WORK INSTRUCTION »
Below are the entries. Transcribe exactly the lines from the one with "camera: 35 degrees left, 10 degrees up" through the one with "(644, 277) = (402, 185): none", ends included, and leave out all others.

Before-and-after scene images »
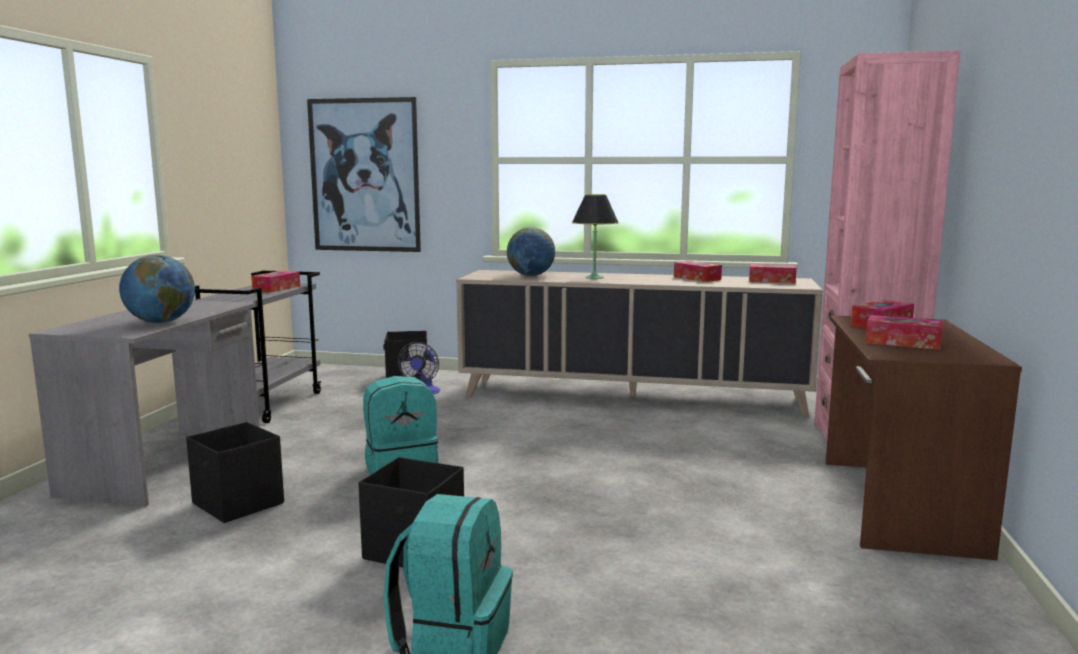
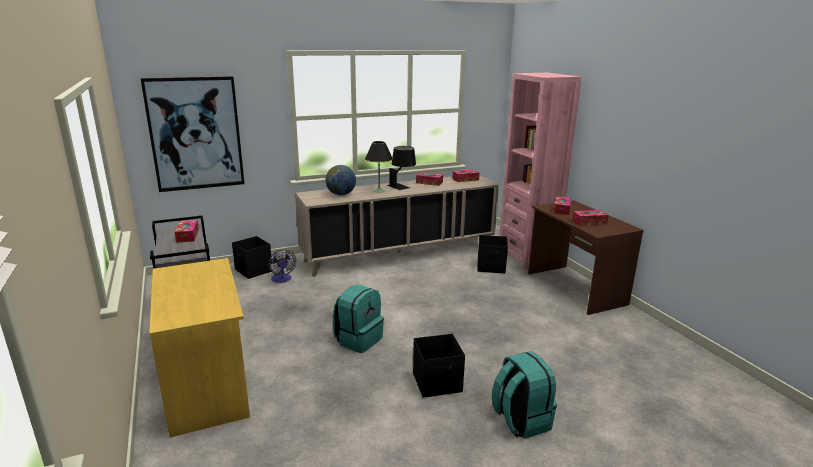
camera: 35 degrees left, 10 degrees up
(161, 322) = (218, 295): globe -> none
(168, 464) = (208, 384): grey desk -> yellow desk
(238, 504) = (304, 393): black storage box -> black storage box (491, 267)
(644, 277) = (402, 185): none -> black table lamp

==

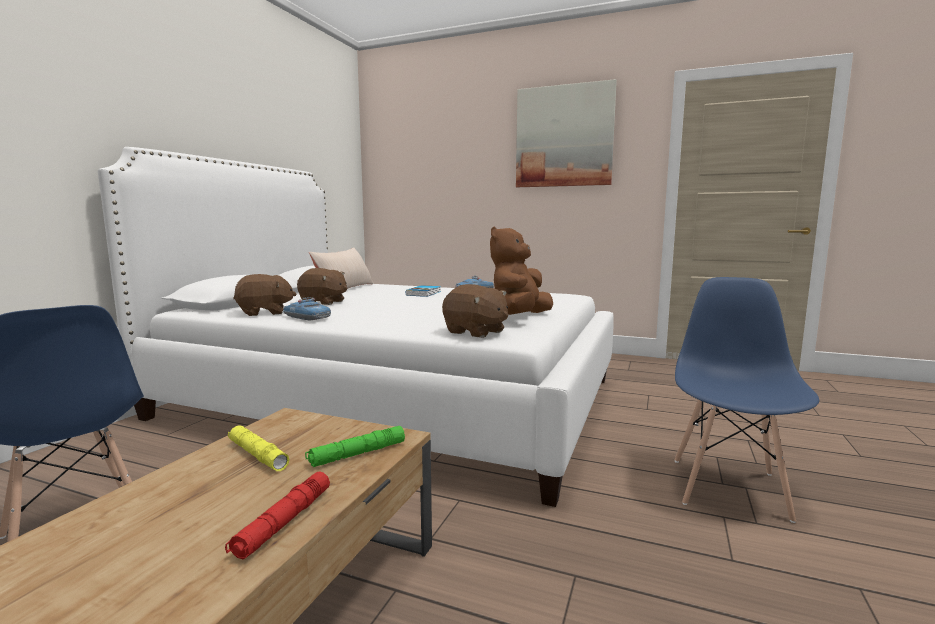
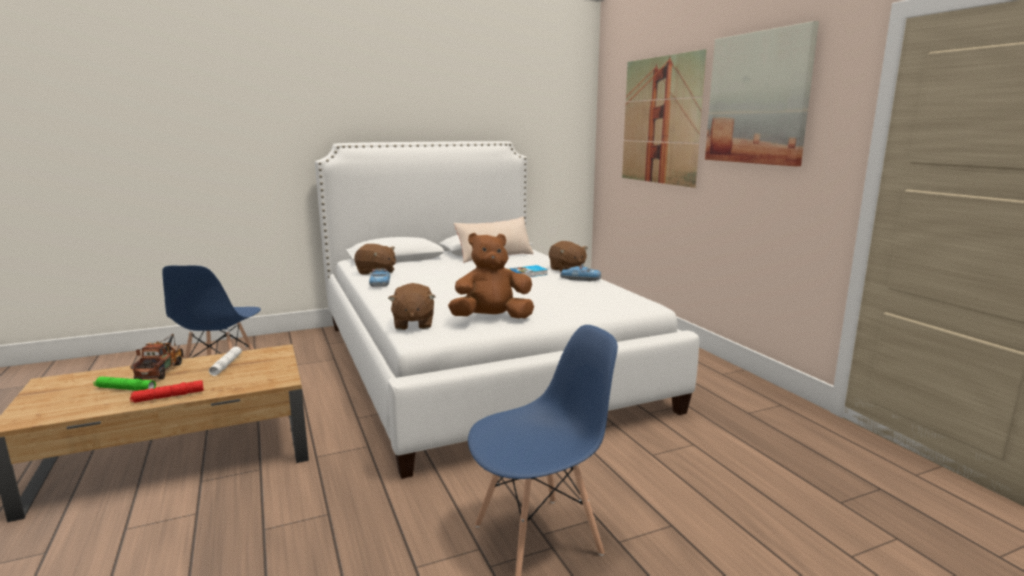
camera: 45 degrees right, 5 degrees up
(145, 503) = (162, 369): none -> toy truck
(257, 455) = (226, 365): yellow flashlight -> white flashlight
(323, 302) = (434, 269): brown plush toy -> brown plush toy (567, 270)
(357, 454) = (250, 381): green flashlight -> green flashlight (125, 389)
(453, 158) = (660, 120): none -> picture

THE ANSWER »
camera: 35 degrees left, 10 degrees up
(161, 322) = (218, 295): globe -> none
(168, 464) = (208, 384): grey desk -> yellow desk
(238, 504) = (304, 393): black storage box -> black storage box (491, 267)
(644, 277) = (402, 185): none -> black table lamp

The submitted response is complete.